Text block
Well, I agree that having it standard so they can used in the same way afterwards is a good idea. I gues, for example, instead of adding this export
on the pyScript, we can actaully add a step before, which does this standardization on files, and "saves" it and then the other conversions come from these standardised matrices and we work on re-shaping the conversion modules and scripts to use that new (standard) formatting.
Maybe this makes more sense, no?
At the same time we should think about how we organize the output directory. We currently have the mtx_conversions output directory for each aligner with the h5ad and rds files in them. This is fine, but I think the name is not ideal and it needs some substructure, e.g.
On this second comment, I totally agree that we should reshape it and I have no comments on it. I liked the structure proposed.
export on the pyScript, we can actaully add a step before, which does this standardization on files, and "saves" it and then the other conversions come from these standardised matrices and we work on re-shaping the conversion modules and scripts to use that new (standard) formatting.

Brief a
Decide whether each statement agrees with the thread, answering yes or no and quoting the thread's deciding words: (i) a standardization step is proposed before the other conversions; (ii) the current output directory is called h5ad_conversions; (iii) the reply on the second comment objects to the proposed structure.

Saved entries

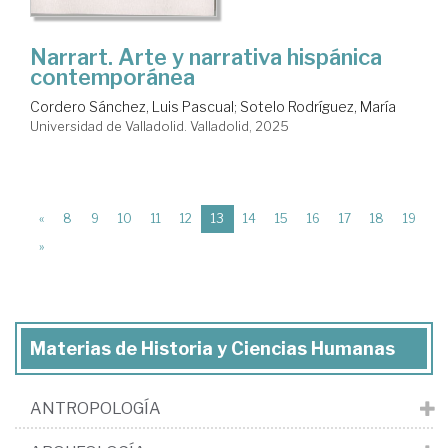
Narrart. Arte y narrativa hispánica
contemporánea
Cordero Sánchez, Luis Pascual
;
Sotelo Rodríguez, María
Universidad de Valladolid. Valladolid, 2025
(current)
«
8
9
10
11
12
13
14
15
16
17
18
19
»
Materias de Historia y Ciencias Humanas
ANTROPOLOGÍA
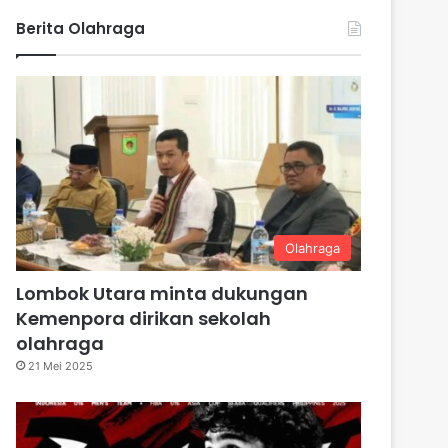
Berita Olahraga
Olahraga
Lombok Utara minta dukungan
Kemenpora dirikan sekolah
olahraga
21 Mei 2025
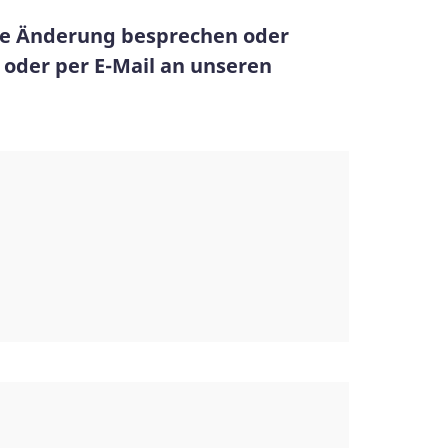
ine Änderung besprechen oder
oder per E-Mail an unseren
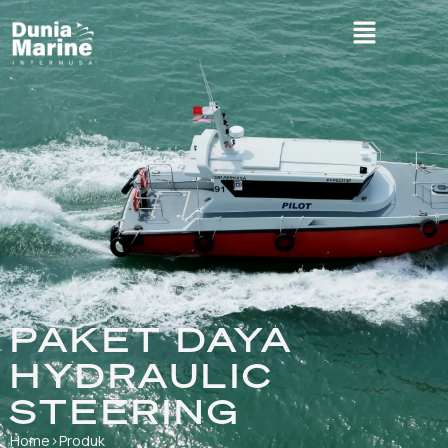
PAKET DAYA
HYDRAULIC
STEERING
Home
›
Produk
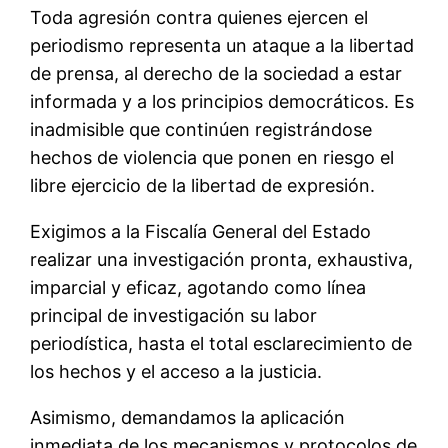
Toda agresión contra quienes ejercen el
periodismo representa un ataque a la libertad
de prensa, al derecho de la sociedad a estar
informada y a los principios democráticos. Es
inadmisible que continúen registrándose
hechos de violencia que ponen en riesgo el
libre ejercicio de la libertad de expresión.
Exigimos a la Fiscalía General del Estado
realizar una investigación pronta, exhaustiva,
imparcial y eficaz, agotando como línea
principal de investigación su labor
periodística, hasta el total esclarecimiento de
los hechos y el acceso a la justicia.
Asimismo, demandamos la aplicación
inmediata de los mecanismos y protocolos de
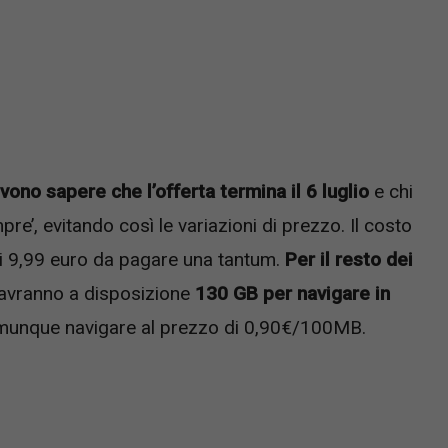
vono sapere che l’offerta termina il 6 luglio
e chi
pre’, evitando così le variazioni di prezzo. Il costo
soli 9,99 euro da pagare una tantum.
Per il resto dei
ti avranno a disposizione
130 GB per navigare in
 comunque navigare al prezzo di 0,90€/100MB.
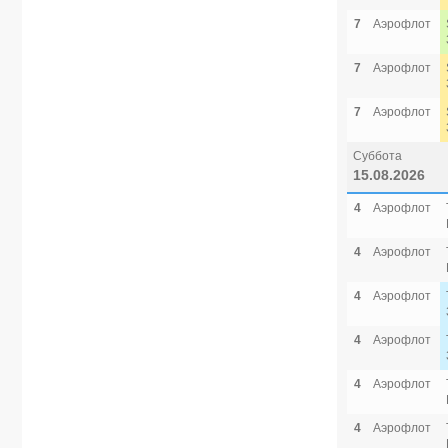
7
Аэрофлот
7
Аэрофлот
7
Аэрофлот
Суббота
15.08.2026
4
Аэрофлот
4
Аэрофлот
4
Аэрофлот
4
Аэрофлот
4
Аэрофлот
4
Аэрофлот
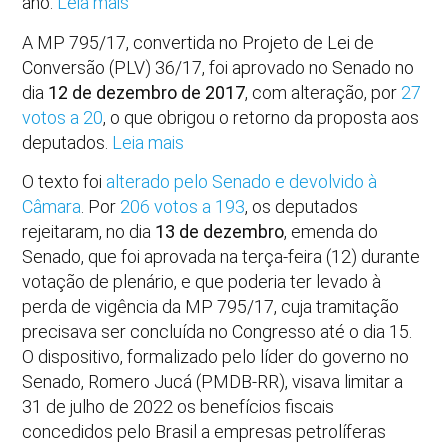
ano.
Leia mais
A MP 795/17, convertida no Projeto de Lei de
Conversão (PLV) 36/17, foi aprovado no Senado no
dia
12 de dezembro de 2017
, com alteração, por
27
votos a 20
, o que obrigou o retorno da proposta aos
deputados.
Leia mais
O texto foi
alterado pelo Senado e devolvido à
Câmara
. Por
206 votos a 193
, os deputados
rejeitaram, no dia
13 de dezembro
, emenda do
Senado, que foi aprovada na terça-feira (12) durante
votação de plenário, e que poderia ter levado à
perda de vigência da MP 795/17, cuja tramitação
precisava ser concluída no Congresso até o dia 15.
O dispositivo, formalizado pelo líder do governo no
Senado, Romero Jucá (PMDB-RR), visava limitar a
31 de julho de 2022 os benefícios fiscais
concedidos pelo Brasil a empresas petrolíferas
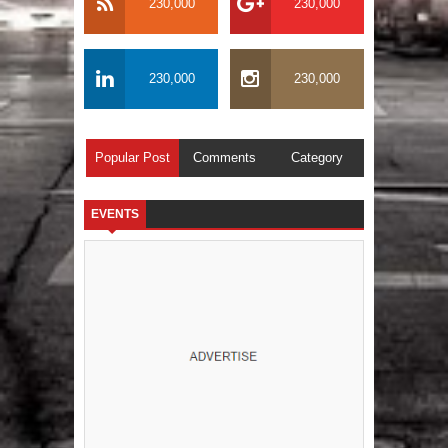
230,000
230,000
230,000
230,000
Popular Post
Comments
Category
EVENTS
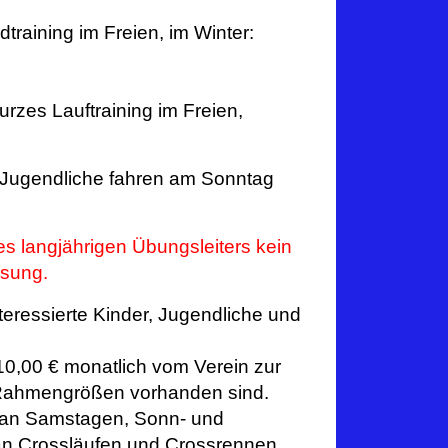
Infos und Ergebnisse zu
training im Freien, im Winter:
Radrennen
aktuelle Ergebnisse siehe
Menueleiste rechts (Ergebnisse
urzes Lauftraining im Freien,
Radrennen)
 Jugendliche fahren am Sonntag
Infos zum Havelradcup hier:
https://www.radsport-
sued05.de/aktuelles/wichtige-hinweise-
s langjährigen Übungsleiters kein
zum-havel-rad-cup-2020/
ösung.
Galerie – Bilder – Events
nteressierte Kinder, Jugendliche und
10,00 €
monatlich vom Verein zur
Anfahrt zum Verein
en Rahmengrößen vorhanden sind.
 an Samstagen, Sonn- und
LOGO
an Crossläufen und Crossrennen,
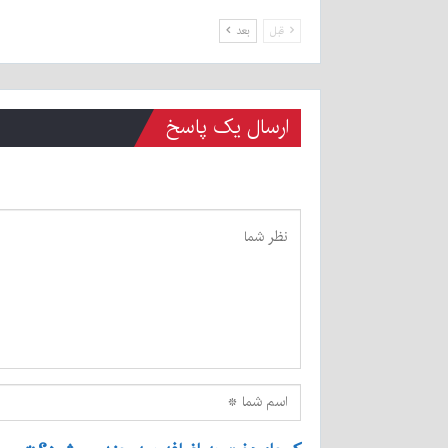
قبل
بعد
ارسال یک پاسخ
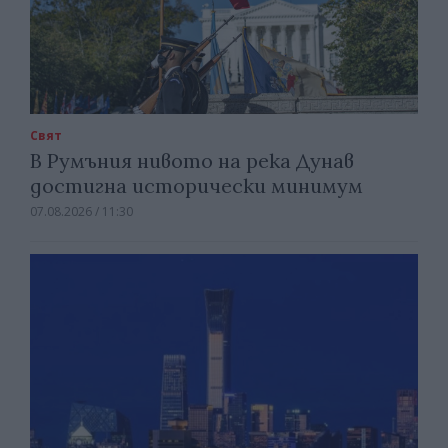
Свят
В Румъния нивото на река Дунав
достигна исторически минимум
07.08.2026 / 11:30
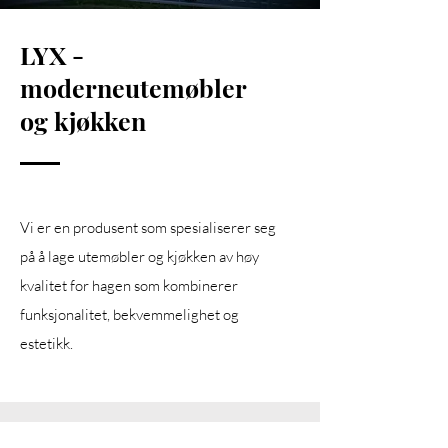
LYX -
moderne
utemøbler
og kjøkken
Vi er en produsent som spesialiserer seg
på å lage utemøbler og kjøkken av høy
kvalitet for hagen som kombinerer
funksjonalitet, bekvemmelighet og
estetikk.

Brief b
Count the lines of the listing that contain the string "hechos", with case counting, and give only the number.

Task solution a
(i) Yes: "we can actaully add a step before, which does this standardization on files"
(ii) No: "We currently have the mtx_conversions output directory for each aligner"
(iii) No: "I liked the structure proposed."

Task solution b
2